======== Фрагмент документа

Историю титанического единоборства писателя с Книгой его жизни во многом проясняют дневники Музиля, выдержки из которых публикуются ниже.

Музиль необычен и в этом жанре.

С дневниками мы связываем представление о более или менее последовательной (хотя бы в чисто временном плане) фиксации раздумий писателя над проблемами жизни и творчества – жизни своей и общей, окружающей, творчества своего и творчества вообще, как принципа. Сколь бы личный, интимный характер ни носили дневники, они, будучи опубликованными, воспринимаются читателем как нечто все-таки адресованное вовне, писавшееся не только «для себя». Да чаще всего они и пишутся с вольным или невольным учетом возможного читателя.

В тысячестраничном томе, называемом «Дневниками Музиля», есть и это, но это в нем далеко не главное. Более того – неоднократные ранние попытки писателя начать «канонический» дневник прекращаются каждый раз чуть ли не на следующий день. В конце концов как бы стихийным порядком утверждается совершенно иной статус этих записей: перед нами не столько дневники, сколько записные книжки. В них обрисовываются две главные линии: одна – конспектирование (с разной степенью подробности) читаемых книг философского и публицистического характера; другая – взвешивание возможных будущих образов и сюжетов собственных книг; причем уже примерно с 1905 года возникает идея «романа», и хотя мысль писателя сначала еще течет по нескольким руслам (планируются разные романы), в 20-е годы русла окончательно сливаются в одно. Сейчас, при ретроспективном взгляде, становится особенно очевидным, что упоминавшиеся выше «малые» шедевры Музиля в известном смысле – лишь отпочкования от главного замысла, краткие остановки в пути, – писатель будто делает передышку, чтобы проверить свой формотворческий дар и испытать счастье свершения. Но путь зовет дальше. Да и начался он еще до первого «отдельного» произведения, до романа о Тёрлесе: в открывающих дневниковые записи набросках о «мсье вивисекторе» уже просматриваются многие идеи будущего главного романа.

================
======== Исходные данные

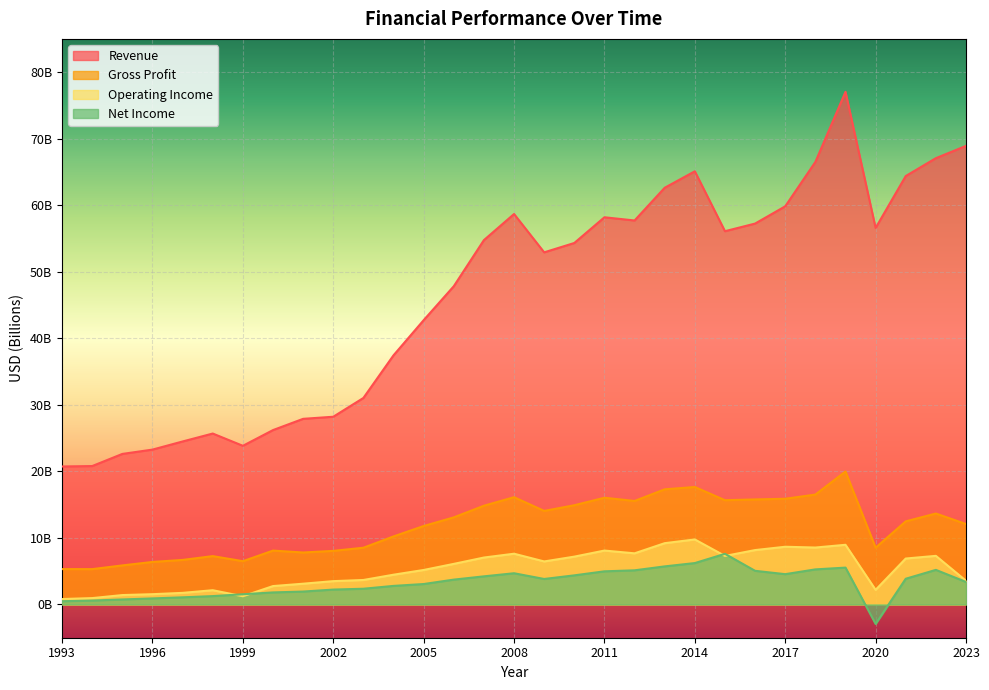

Reading left to right, extract all data points from this chart.

Revenue: 1993=20736000000	1994=20801000000	1995=22624000000	1996=23273000000	1997=24495000000	1998=25687000000	1999=23844000000	2000=26206000000	2001=27897000000	2002=28212000000	2003=31034000000	2004=37445000000	2005=42725000000	2006=47829000000	2007=54759000000	2008=58681000000	2009=52920000000	2010=54326000000	2011=58190000000	2012=57708000000	2013=62626000000	2014=65100000000	2015=56098000000	2016=57244000000	2017=59837000000	2018=66501000000	2019=77046000000	2020=56587000000	2021=64388000000	2022=67074000000	2023=68920000000
Gross Profit: 1993=5314000000	1994=5309000000	1995=5868000000	1996=6389000000	1997=6691000000	1998=7265000000	1999=6503000000	2000=8095000000	2001=7810000000	2002=8051000000	2003=8526000000	2004=10224000000	2005=11790000000	2006=13089000000	2007=14837000000	2008=16120000000	2009=14059000000	2010=14912000000	2011=16037000000	2012=15555000000	2013=17305000000	2014=17653000000	2015=15667000000	2016=15784000000	2017=15884000000	2018=16516000000	2019=19981000000	2020=8531000000	2021=12491000000	2022=13668000000	2023=12089000000
Operating Income: 1993=815000000	1994=955000000	1995=1410000000	1996=1542000000	1997=1741000000	1998=2139000000	1999=1234000000	2000=2763000000	2001=3119000000	2002=3504000000	2003=3677000000	2004=4470000000	2005=5182000000	2006=6098000000	2007=7050000000	2008=7625000000	2009=6465000000	2010=7186000000	2011=8099000000	2012=7684000000	2013=9209000000	2014=9769000000	2015=7291000000	2016=8172000000	2017=8672000000	2018=8553000000	2019=8966000000	2020=2196000000	2021=6902000000	2022=7303000000	2023=3561000000
Net Income: 1993=487000000	1994=585000000	1995=750000000	1996=906000000	1997=1072000000	1998=1255000000	1999=1531000000	2000=1808000000	2001=1938000000	2002=2236000000	2003=2361000000	2004=2788000000	2005=3069000000	2006=3732000000	2007=4224000000	2008=4689000000	2009=3829000000	2010=4373000000	2011=4979000000	2012=5130000000	2013=5721000000	2014=6220000000	2015=7608000000	2016=5055000000	2017=4552000000	2018=5269000000	2019=5537000000	2020=-2928000000	2021=3864000000	2022=5197000000	2023=3380000000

================

В части фрагмента о дневниках Музиля от слов «Музиль необычен и» до слов «учетом возможного читателя.» включительно замените «писателя» на «автора» и приведите эту часть целиком.

Музиль необычен и в этом жанре.

С дневниками мы связываем представление о более или менее последовательной (хотя бы в чисто временном плане) фиксации раздумий автора над проблемами жизни и творчества – жизни своей и общей, окружающей, творчества своего и творчества вообще, как принципа. Сколь бы личный, интимный характер ни носили дневники, они, будучи опубликованными, воспринимаются читателем как нечто все-таки адресованное вовне, писавшееся не только «для себя». Да чаще всего они и пишутся с вольным или невольным учетом возможного читателя.